_WHAT TO WORK ON_.
The records that follow are to be repeated exactly, with no pictures carried over.

====== SUPPLIED DATA

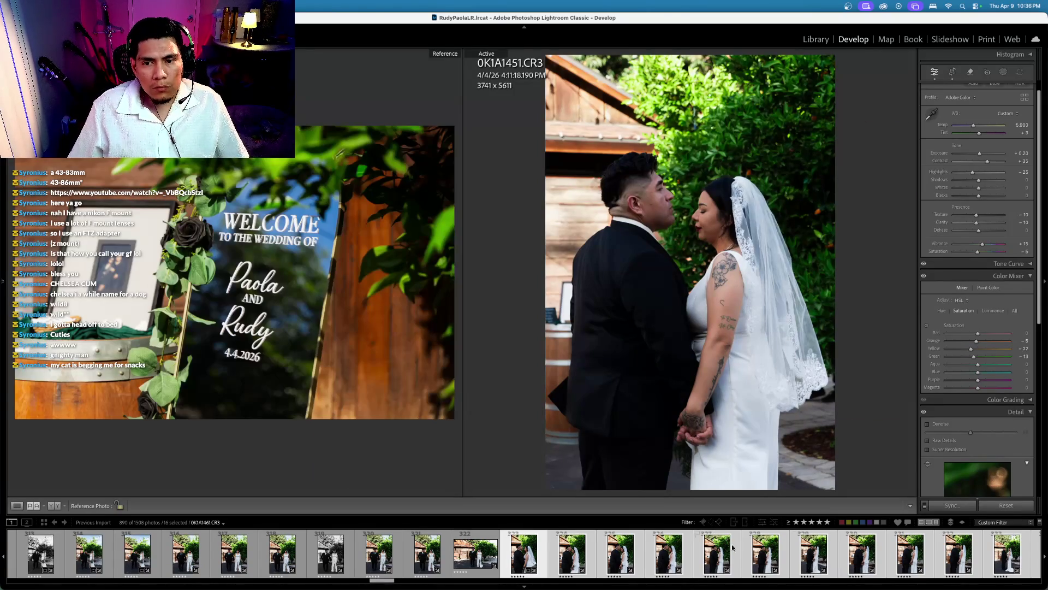
Step: Set the bouquet portrait as the reference photo beside the couple photo
scroll(413, 567, "up", 5)
scroll(413, 556, "up", 5)
scroll(413, 553, "up", 5)
scroll(413, 553, "down", 3)
scroll(414, 554, "down", 3)
scroll(414, 554, "down", 3)
scroll(414, 555, "down", 3)
scroll(414, 555, "up", 5)
left_click_drag(414, 553, 235, 305)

============

_YOUR SOLUTION_.
Step: Set the bouquet portrait as the reference photo beside the couple photo
scroll(413, 567, "up", 5)
scroll(413, 556, "up", 5)
scroll(413, 553, "up", 5)
scroll(413, 553, "down", 3)
scroll(414, 554, "down", 3)
scroll(414, 554, "down", 3)
scroll(414, 555, "down", 3)
scroll(414, 555, "up", 5)
left_click_drag(414, 553, 235, 305)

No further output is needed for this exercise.